Madeleine Leblanc, Visage nu, Montréal, Beauchemin, 1963, 60 p.

Quand on lit la poésie de Leblanc, on se demande si cette poète a lu Garneau, Grandbois, Hébert, les poètes de l’Hexagone… Son style a quelque chose de très suranné. Le recueil compte quatre parties.

« Inquisition » : Les poèmes sont ceux d’une femme qui s’auto-analyse, qui cherche à mettre le doigt sur l’origine de ses déboires. « J’ai marché dans ma nuit sans bruit, / Cherchant la lanterne de vérité / Afin d’y purifier mon songe, / Mais j’ai trouvé la lampe sans feu ».
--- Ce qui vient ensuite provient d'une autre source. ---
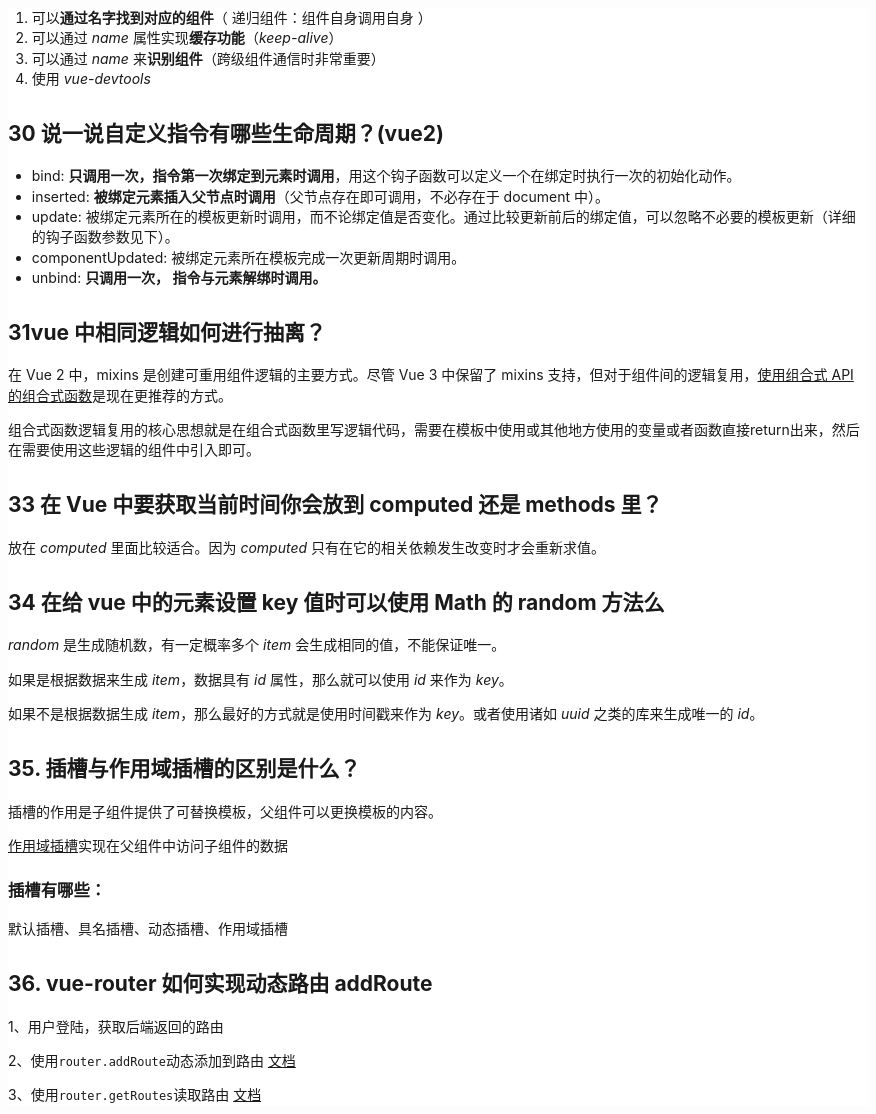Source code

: 1. 可以**通过名字找到对应的组件**（ 递归组件：组件自身调用自身 ）
2. 可以通过 *name* 属性实现**缓存功能**（*keep-alive*）
3. 可以通过 *name* 来**识别组件**（跨级组件通信时非常重要）
4. 使用 *vue-devtools*  

## 30 说一说自定义指令有哪些生命周期？(vue2)

- bind: **只调用一次，指令第一次绑定到元素时调用**，用这个钩子函数可以定义一个在绑定时执行一次的初始化动作。
- inserted: **被绑定元素插入父节点时调用**（父节点存在即可调用，不必存在于 document 中）。
- update: 被绑定元素所在的模板更新时调用，而不论绑定值是否变化。通过比较更新前后的绑定值，可以忽略不必要的模板更新（详细的钩子函数参数见下）。
- componentUpdated: 被绑定元素所在模板完成一次更新周期时调用。
- unbind: **只调用一次， 指令与元素解绑时调用。**

## 31vue 中相同逻辑如何进行抽离？

在 Vue 2 中，mixins 是创建可重用组件逻辑的主要方式。尽管  Vue 3 中保留了 mixins 支持，但对于组件间的逻辑复用，[使用组合式 API 的组合式函数](https://cn.vuejs.org/guide/reusability/composables.html)是现在更推荐的方式。 

组合式函数逻辑复用的核心思想就是在组合式函数里写逻辑代码，需要在模板中使用或其他地方使用的变量或者函数直接return出来，然后在需要使用这些逻辑的组件中引入即可。 



## 33  在 Vue 中要获取当前时间你会放到 computed 还是 methods 里？

放在 *computed* 里面比较适合。因为 *computed* 只有在它的相关依赖发生改变时才会重新求值。 

## 34 在给 vue 中的元素设置 key 值时可以使用 Math 的 random 方法么

*random* 是生成随机数，有一定概率多个 *item* 会生成相同的值，不能保证唯一。

如果是根据数据来生成 *item*，数据具有 *id* 属性，那么就可以使用 *id* 来作为 *key*。

如果不是根据数据生成 *item*，那么最好的方式就是使用时间戳来作为 *key*。或者使用诸如 *uuid* 之类的库来生成唯一的 *id*。

## 35. 插槽与作用域插槽的区别是什么？

插槽的作用是子组件提供了可替换模板，父组件可以更换模板的内容。

[作用域插槽](https://v2.cn.vuejs.org/v2/guide/components-slots.html#%E4%BD%9C%E7%94%A8%E5%9F%9F%E6%8F%92%E6%A7%BD)实现在父组件中访问子组件的数据 

### 插槽有哪些：

默认插槽、具名插槽、动态插槽、作用域插槽

## 36. vue-router 如何实现动态路由 **addRoute**

1、用户登陆，获取后端返回的路由 

2、使用`router.addRoute`动态添加到路由 [文档](https://link.juejin.cn/?target=https%3A%2F%2Frouter.vuejs.org%2Fzh%2Fapi%2F%23router-addroutes) 

3、使用`router.getRoutes`读取路由 [文档](https://link.juejin.cn/?target=https%3A%2F%2Frouter.vuejs.org%2Fzh%2Fapi%2F%23router-addroute-2)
 « Pourquoi es-tu triste, ô ma joie » :  Le premier poème est intitulé « Assassin » : on comprend qu’un homme a brisé sa vie et lui a fait très mal. Les deux derniers vers de cette partie : « Entends-tu crier la haine / De l’enfant qu’on a tué ». Entre ce début et cette fin, une femme qui cherche à retrouver la joie.

« Quelques chants d’amour » : Des poèmes d’amour, dont quelques-uns ont été mis en musique. « Ton corps était taillé à la mesure de mon corps, / Ton cœur était pétri à l’empreinte du mien, / Ton sang s’incendiait à l’ardeur de ma fièvre, / Ton front était sculpté dans la pierre de mes rêves, / Ta chair gardait la forme de mes désirs. »

« Au fil des heures » : Ce sont une suite d’aphorismes du style « La vie n’a de sens que celui qu’on veut bien lui donner » ou « Espérer en vain c’est souffrir. Ne rien espérer, c’est mourir. »

Vous l’aurez compris, c’est un petit recueil plus que modeste qui peut probablement atteindre le lecteur pas très friand de la poésie moderne.